> **To-do item**:
Each record must be written out again exactly. Skip any picture it contains.

> **Extracted information**:
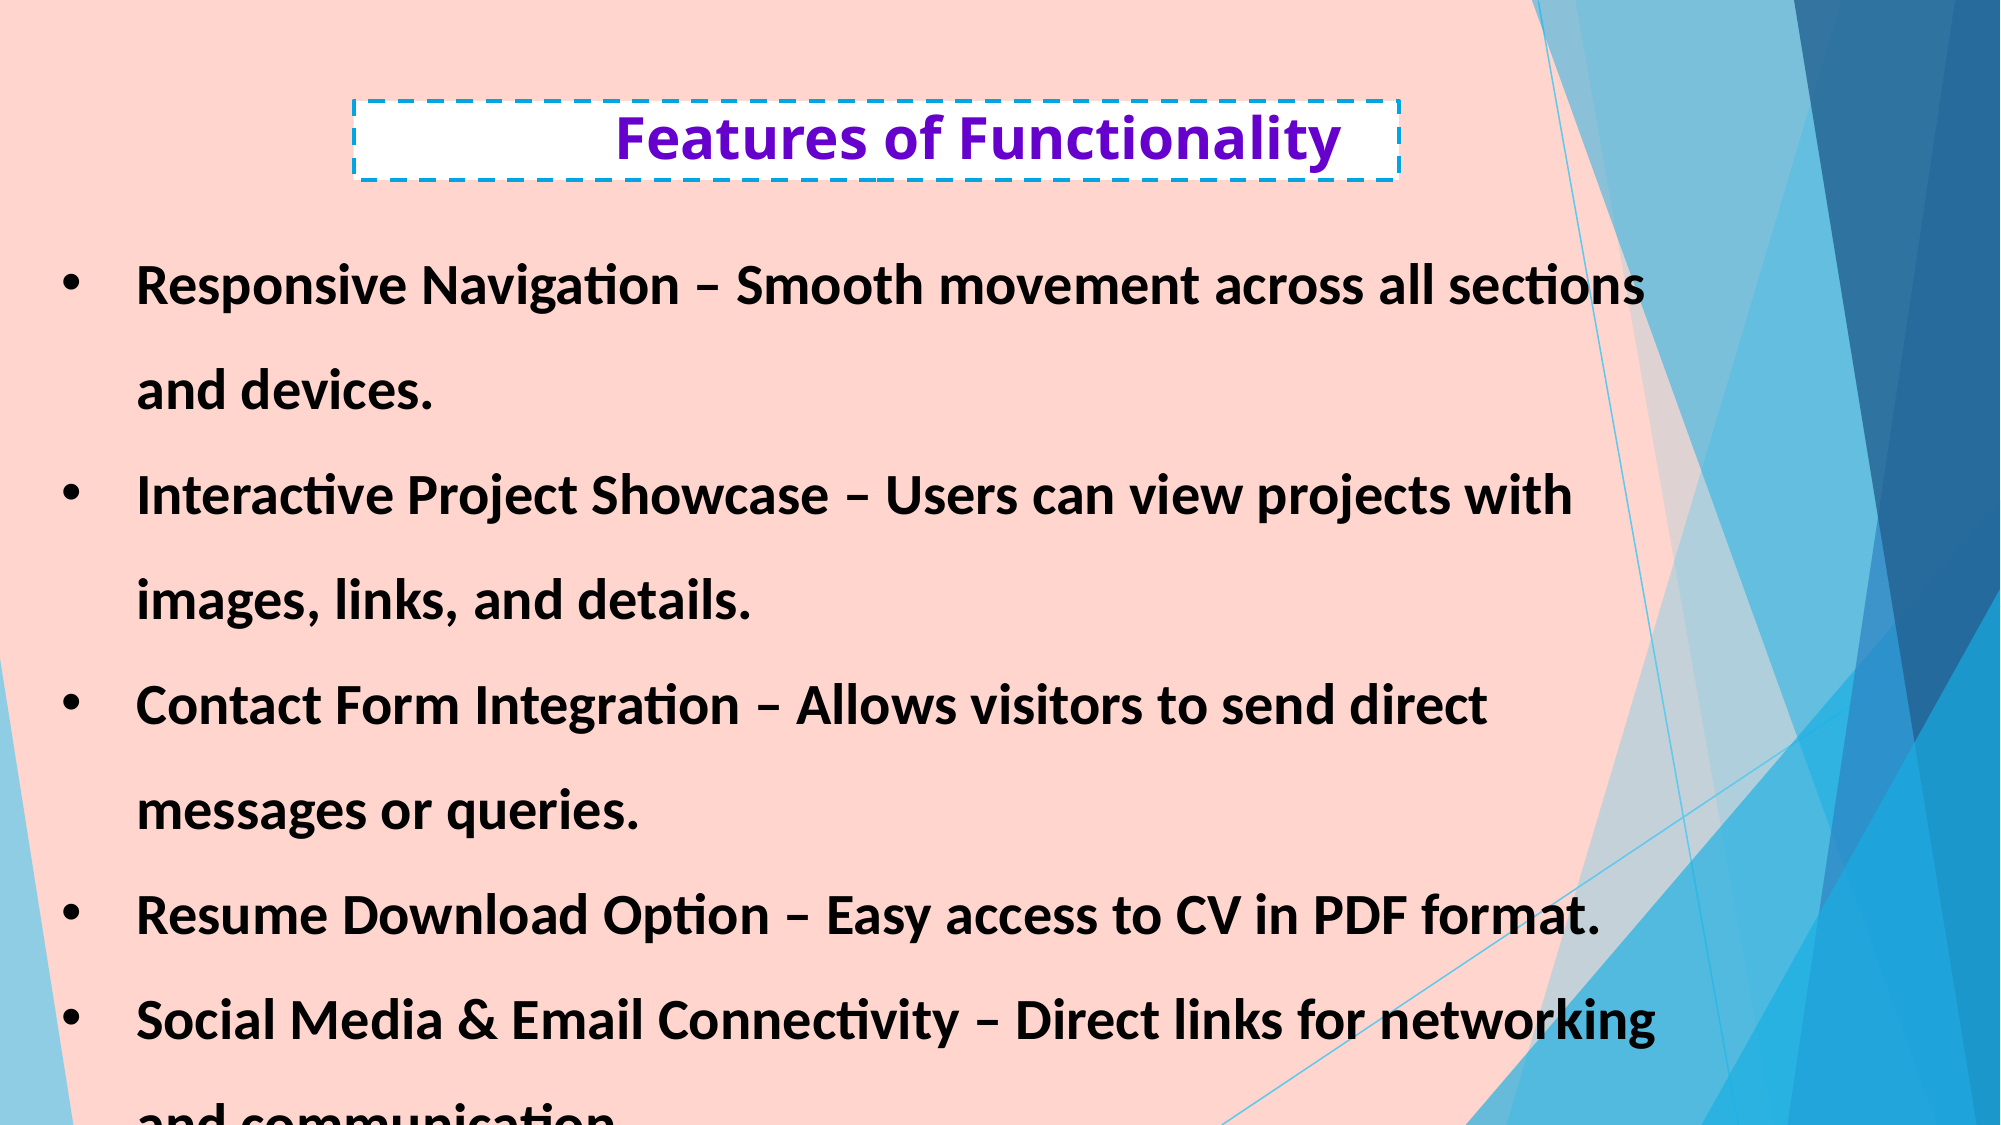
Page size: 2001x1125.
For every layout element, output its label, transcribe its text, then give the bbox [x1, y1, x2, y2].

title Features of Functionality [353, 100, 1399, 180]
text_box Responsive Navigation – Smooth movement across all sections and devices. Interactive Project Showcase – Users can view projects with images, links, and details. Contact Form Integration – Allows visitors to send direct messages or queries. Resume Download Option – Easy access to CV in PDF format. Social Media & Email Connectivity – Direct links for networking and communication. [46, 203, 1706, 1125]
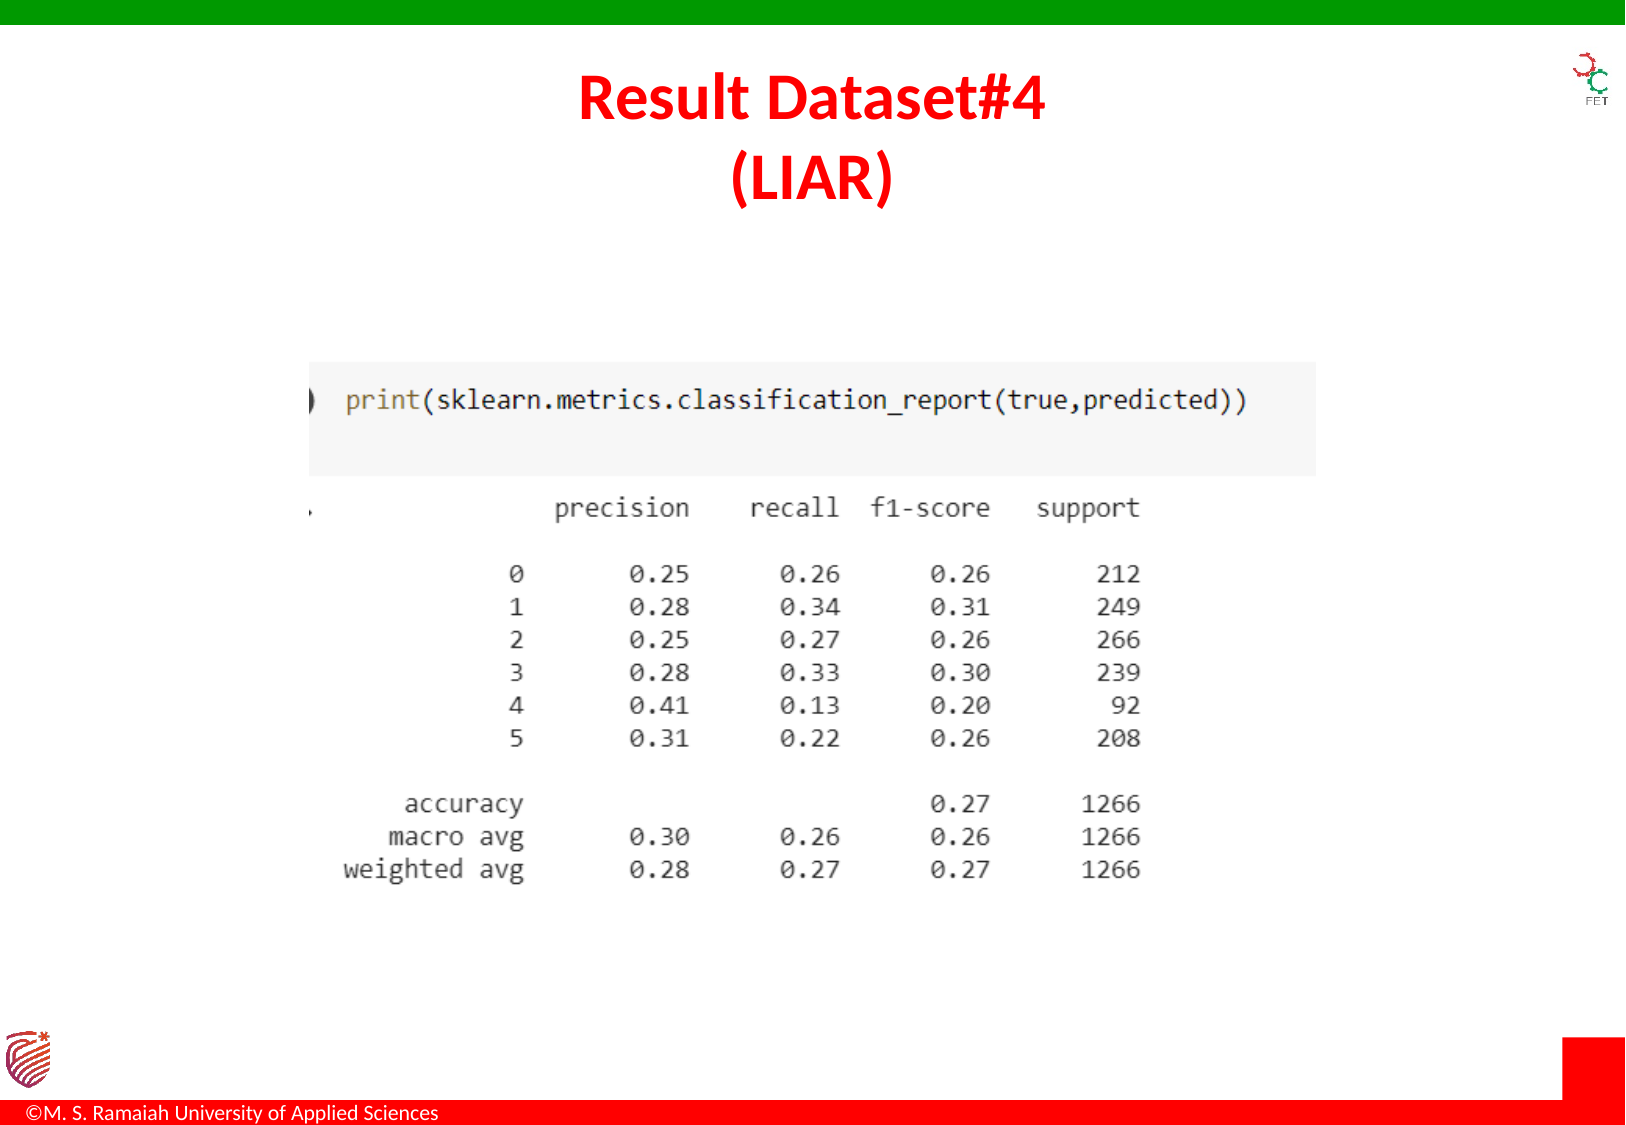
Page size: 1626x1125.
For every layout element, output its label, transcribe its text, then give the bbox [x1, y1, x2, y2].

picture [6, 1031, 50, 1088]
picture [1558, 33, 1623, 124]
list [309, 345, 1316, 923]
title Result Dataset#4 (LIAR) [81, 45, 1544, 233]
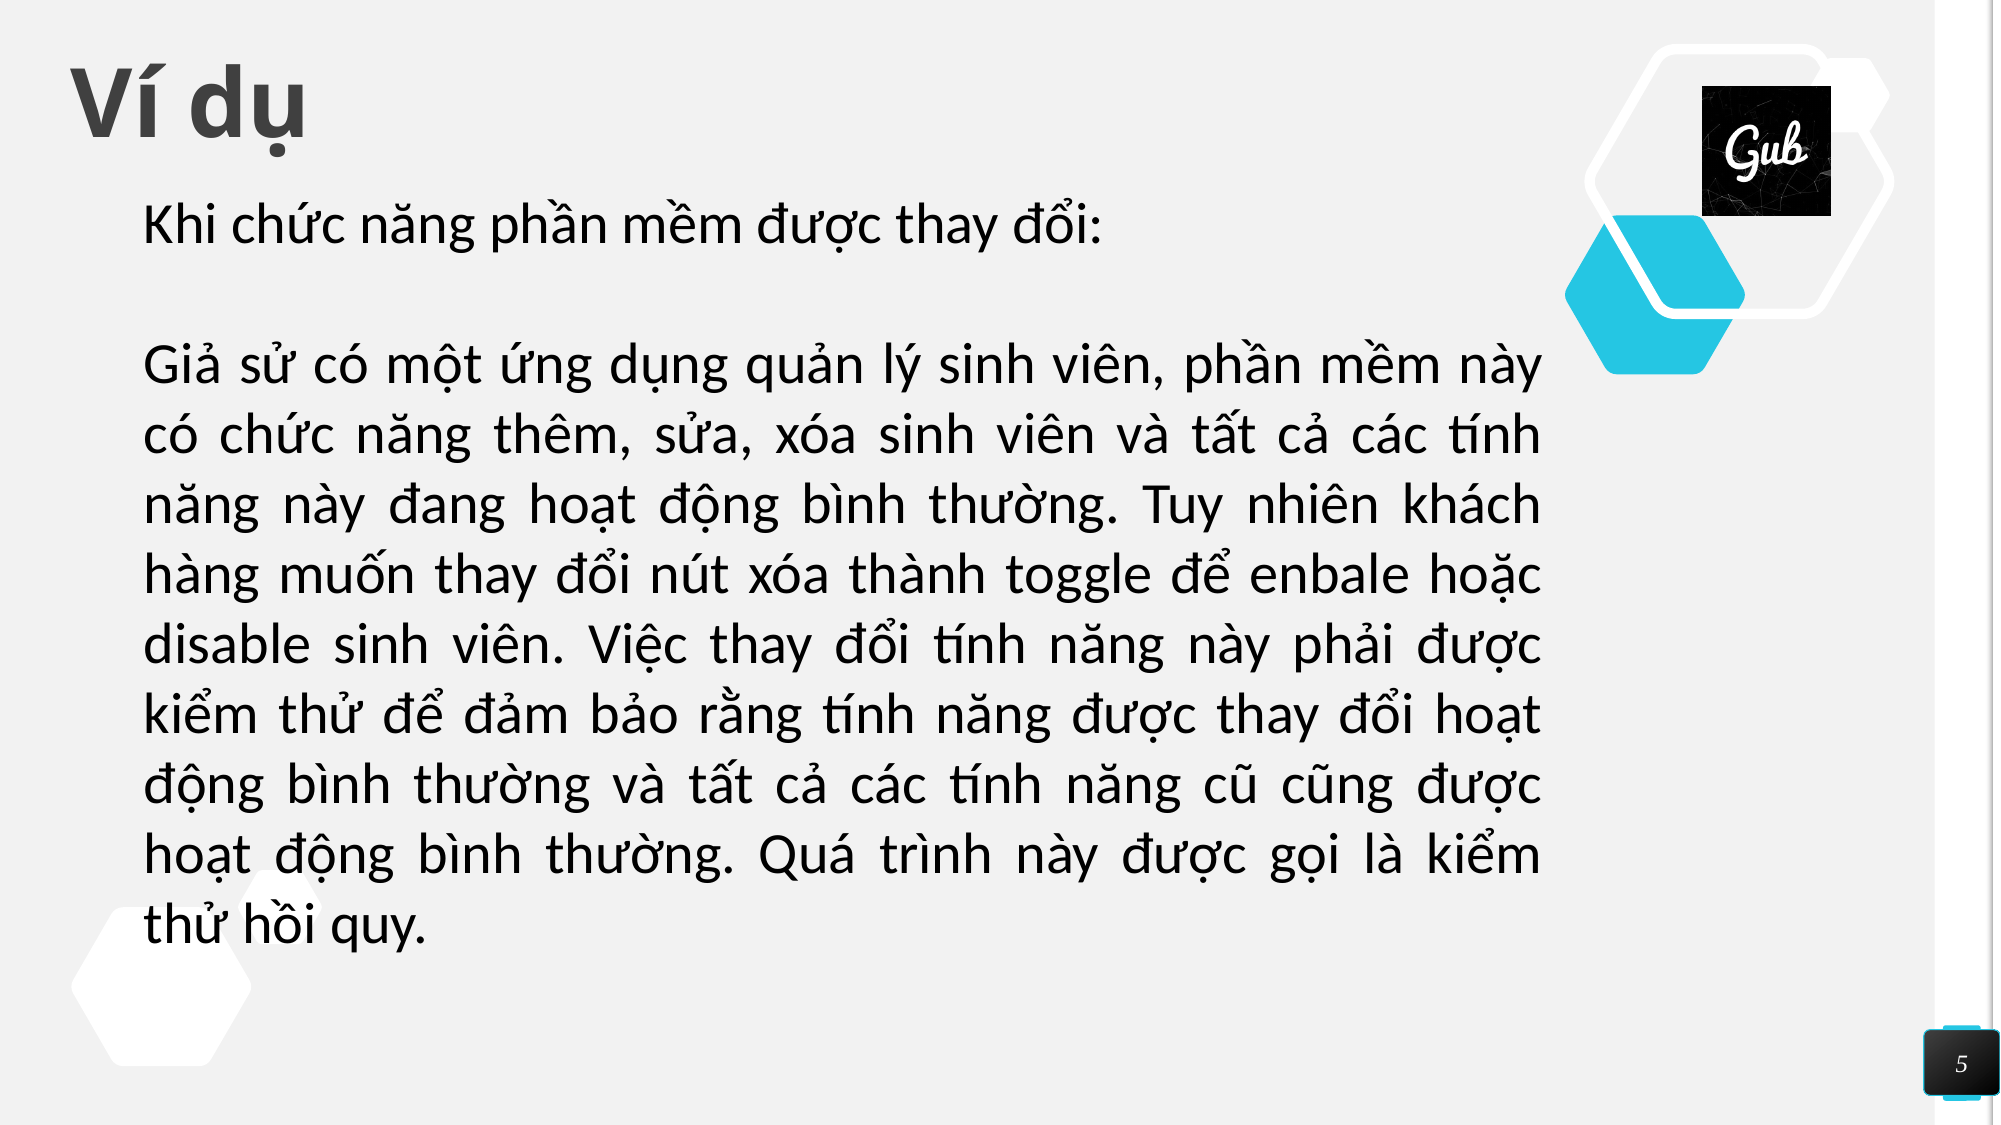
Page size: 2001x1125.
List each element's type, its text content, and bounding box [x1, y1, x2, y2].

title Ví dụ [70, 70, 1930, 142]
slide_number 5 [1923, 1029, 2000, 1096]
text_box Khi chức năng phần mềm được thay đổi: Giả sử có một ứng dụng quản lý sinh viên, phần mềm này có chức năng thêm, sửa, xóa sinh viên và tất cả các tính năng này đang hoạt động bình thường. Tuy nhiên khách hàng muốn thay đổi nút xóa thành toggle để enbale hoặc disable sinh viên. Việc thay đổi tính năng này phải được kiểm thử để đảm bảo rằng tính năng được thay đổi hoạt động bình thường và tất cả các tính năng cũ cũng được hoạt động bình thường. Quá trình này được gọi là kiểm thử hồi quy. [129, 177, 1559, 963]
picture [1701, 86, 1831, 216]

> **Written reply**:
Page size: 2001x1125.
For every layout element, output its label, transcribe its text, then give the bbox [x1, y1, x2, y2].

title Features of Functionality [353, 100, 1399, 180]
text_box Responsive Navigation – Smooth movement across all sections and devices. Interactive Project Showcase – Users can view projects with images, links, and details. Contact Form Integration – Allows visitors to send direct messages or queries. Resume Download Option – Easy access to CV in PDF format. Social Media & Email Connectivity – Direct links for networking and communication. [46, 203, 1706, 1125]
Page size: 1626x1125.
For every layout element, output its label, transcribe its text, then give the bbox [x1, y1, x2, y2].

picture [6, 1031, 50, 1088]
picture [1558, 33, 1623, 124]
list [309, 345, 1316, 923]
title Result Dataset#4 (LIAR) [81, 45, 1544, 233]
Page size: 2001x1125.
List each element's type, its text content, and bounding box [x1, y1, x2, y2].

title Ví dụ [70, 70, 1930, 142]
slide_number 5 [1923, 1029, 2000, 1096]
text_box Khi chức năng phần mềm được thay đổi: Giả sử có một ứng dụng quản lý sinh viên, phần mềm này có chức năng thêm, sửa, xóa sinh viên và tất cả các tính năng này đang hoạt động bình thường. Tuy nhiên khách hàng muốn thay đổi nút xóa thành toggle để enbale hoặc disable sinh viên. Việc thay đổi tính năng này phải được kiểm thử để đảm bảo rằng tính năng được thay đổi hoạt động bình thường và tất cả các tính năng cũ cũng được hoạt động bình thường. Quá trình này được gọi là kiểm thử hồi quy. [129, 177, 1559, 963]
picture [1701, 86, 1831, 216]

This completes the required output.